On May 10, 2021, the Company executed a Control Block Transfer Agreement with Phil Sands and Arthur Mikaelian, pursuant to which, effective Mr. Sands agreed to transfer 2,500,000 shares of the Company’s Series A Super Voting Preferred Stock to Dr. Mikaelian, representing a transfer of majority voting control over the Company because the holder of such 2,500,000 shares of our Series A Super Voting Preferred Stock automatically carries a vote equal to 51% on all matters submitted to a vote of the holders of our Common Stock and Preferred Stock. Mr. Sands agreed to transfer the Control Block to Arthur Mikaelian in exchange for 3,000,000 shares of the Company’s Common Stock, and for the payment of $22,500 in accrued salary, as well as the payment of health insurance benefits through January of 2022.



A copy of the Control Block Transfer Agreement is attached hereto as Exhibit 10.1. The description of the Control Block Transfer Agreement herein is qualified by the terms of the full text of the Control Block Transfer Agreement attached hereto and the terms thereof are incorporated herein by reference.



Item 5.01 Changes in Control of Registrant



As discussed in Item 1.01 above, the May 10, 2021 Control Block Transfer Agreement represents a change in majority voting control of the Company, since Arthur Mikaelian now holds the Control Block, entitling him to 51% majority voting control on all matters coming before a vote of our shareholders.

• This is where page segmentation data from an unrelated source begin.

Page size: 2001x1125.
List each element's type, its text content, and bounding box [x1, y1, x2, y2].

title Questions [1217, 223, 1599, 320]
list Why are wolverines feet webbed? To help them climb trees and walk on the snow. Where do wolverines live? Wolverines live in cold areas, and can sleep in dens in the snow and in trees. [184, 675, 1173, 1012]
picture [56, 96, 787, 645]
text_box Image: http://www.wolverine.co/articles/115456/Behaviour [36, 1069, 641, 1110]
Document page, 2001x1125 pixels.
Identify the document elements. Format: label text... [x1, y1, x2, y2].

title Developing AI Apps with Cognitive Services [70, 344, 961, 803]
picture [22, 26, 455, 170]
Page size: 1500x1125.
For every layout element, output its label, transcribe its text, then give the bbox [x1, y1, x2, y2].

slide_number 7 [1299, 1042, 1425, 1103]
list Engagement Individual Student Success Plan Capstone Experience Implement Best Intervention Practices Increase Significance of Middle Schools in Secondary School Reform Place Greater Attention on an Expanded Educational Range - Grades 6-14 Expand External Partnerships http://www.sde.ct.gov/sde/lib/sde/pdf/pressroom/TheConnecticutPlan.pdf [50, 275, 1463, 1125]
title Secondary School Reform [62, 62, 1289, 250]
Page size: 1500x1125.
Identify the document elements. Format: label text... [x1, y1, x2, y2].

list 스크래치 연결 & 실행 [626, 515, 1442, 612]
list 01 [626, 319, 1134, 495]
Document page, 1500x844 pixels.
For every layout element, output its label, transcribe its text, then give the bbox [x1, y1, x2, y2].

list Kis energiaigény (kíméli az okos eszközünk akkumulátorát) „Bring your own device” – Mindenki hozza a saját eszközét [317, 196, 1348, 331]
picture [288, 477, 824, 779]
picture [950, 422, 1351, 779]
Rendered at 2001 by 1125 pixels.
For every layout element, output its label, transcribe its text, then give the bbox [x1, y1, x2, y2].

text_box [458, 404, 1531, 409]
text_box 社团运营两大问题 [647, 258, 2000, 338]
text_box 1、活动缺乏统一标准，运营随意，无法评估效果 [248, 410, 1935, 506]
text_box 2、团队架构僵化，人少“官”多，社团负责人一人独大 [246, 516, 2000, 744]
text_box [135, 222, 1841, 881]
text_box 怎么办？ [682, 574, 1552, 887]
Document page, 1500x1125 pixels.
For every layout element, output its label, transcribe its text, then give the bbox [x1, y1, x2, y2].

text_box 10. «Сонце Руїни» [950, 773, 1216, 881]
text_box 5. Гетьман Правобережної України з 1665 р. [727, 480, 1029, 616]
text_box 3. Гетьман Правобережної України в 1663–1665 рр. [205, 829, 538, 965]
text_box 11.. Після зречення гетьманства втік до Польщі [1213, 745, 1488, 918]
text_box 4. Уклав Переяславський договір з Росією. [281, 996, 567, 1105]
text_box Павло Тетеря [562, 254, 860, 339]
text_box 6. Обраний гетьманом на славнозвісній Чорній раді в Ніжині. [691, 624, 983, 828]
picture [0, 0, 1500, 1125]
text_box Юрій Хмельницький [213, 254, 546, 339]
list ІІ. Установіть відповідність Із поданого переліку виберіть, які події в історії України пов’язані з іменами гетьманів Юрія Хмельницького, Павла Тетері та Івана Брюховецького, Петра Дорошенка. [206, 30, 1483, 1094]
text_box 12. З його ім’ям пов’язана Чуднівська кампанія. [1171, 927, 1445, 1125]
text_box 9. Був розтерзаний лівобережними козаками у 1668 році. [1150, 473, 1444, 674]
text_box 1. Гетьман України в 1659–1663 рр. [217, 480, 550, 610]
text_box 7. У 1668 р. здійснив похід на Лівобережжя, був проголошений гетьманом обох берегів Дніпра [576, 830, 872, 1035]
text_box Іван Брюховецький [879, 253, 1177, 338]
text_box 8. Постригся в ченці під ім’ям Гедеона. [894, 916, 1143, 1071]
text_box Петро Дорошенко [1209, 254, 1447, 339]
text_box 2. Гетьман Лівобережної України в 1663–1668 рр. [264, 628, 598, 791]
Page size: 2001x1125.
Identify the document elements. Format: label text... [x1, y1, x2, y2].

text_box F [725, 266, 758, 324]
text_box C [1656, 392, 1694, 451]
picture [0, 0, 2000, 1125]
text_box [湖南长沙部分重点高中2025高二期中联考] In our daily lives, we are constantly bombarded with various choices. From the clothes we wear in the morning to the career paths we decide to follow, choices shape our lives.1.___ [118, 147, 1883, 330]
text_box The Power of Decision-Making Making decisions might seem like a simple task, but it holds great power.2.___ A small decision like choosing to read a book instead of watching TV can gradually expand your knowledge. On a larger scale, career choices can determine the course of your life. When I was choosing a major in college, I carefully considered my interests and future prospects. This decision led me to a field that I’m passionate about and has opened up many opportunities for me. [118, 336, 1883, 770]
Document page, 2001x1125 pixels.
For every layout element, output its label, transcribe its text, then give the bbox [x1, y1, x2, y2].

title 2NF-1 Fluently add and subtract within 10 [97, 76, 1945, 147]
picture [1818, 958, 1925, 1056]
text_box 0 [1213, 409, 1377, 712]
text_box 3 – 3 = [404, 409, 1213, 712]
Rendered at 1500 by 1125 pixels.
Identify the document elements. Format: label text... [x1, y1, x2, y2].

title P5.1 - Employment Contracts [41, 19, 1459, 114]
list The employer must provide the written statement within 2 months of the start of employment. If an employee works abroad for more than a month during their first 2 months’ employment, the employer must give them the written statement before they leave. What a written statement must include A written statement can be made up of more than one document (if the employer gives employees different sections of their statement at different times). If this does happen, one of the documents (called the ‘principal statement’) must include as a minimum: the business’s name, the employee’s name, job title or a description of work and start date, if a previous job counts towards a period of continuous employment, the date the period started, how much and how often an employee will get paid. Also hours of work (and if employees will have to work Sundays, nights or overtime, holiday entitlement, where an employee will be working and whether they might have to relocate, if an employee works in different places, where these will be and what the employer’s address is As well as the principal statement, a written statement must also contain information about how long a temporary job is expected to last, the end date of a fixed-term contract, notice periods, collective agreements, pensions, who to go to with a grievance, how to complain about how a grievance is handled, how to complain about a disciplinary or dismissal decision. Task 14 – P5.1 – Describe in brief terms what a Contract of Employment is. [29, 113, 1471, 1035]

Item 5.02 Appointment of New Officer



Board Consent and Resignation



On May 10, 2021, in connection with the execution of the Control Block Transfer Agreement, Phil Sands submitted his resignation from all Officer and Director positions with the Company, which will be effective following the ten-day period after the mailing of a Schedule 14F to our shareholders of record, at which time our current CEO and Director, Dr. Mikaelian, shall assume the additional roles of President, CFO, Secretary and Treasurer of the Company until such time as others are appointed.



A copy of the Board of Directors Consent dated May 10, 2021 and Mr. Sands’s Resignation Letter, also dated May 10, 2021, are attached hereto as Exhibit 10.2 and incorporated herein by reference.



Pursuant to the foregoing, the Company shall file a Schedule 14F in the following days to detail majority shareholder approval of Change in Control of our Board of Directors in connection with the Transition to a Holding Company.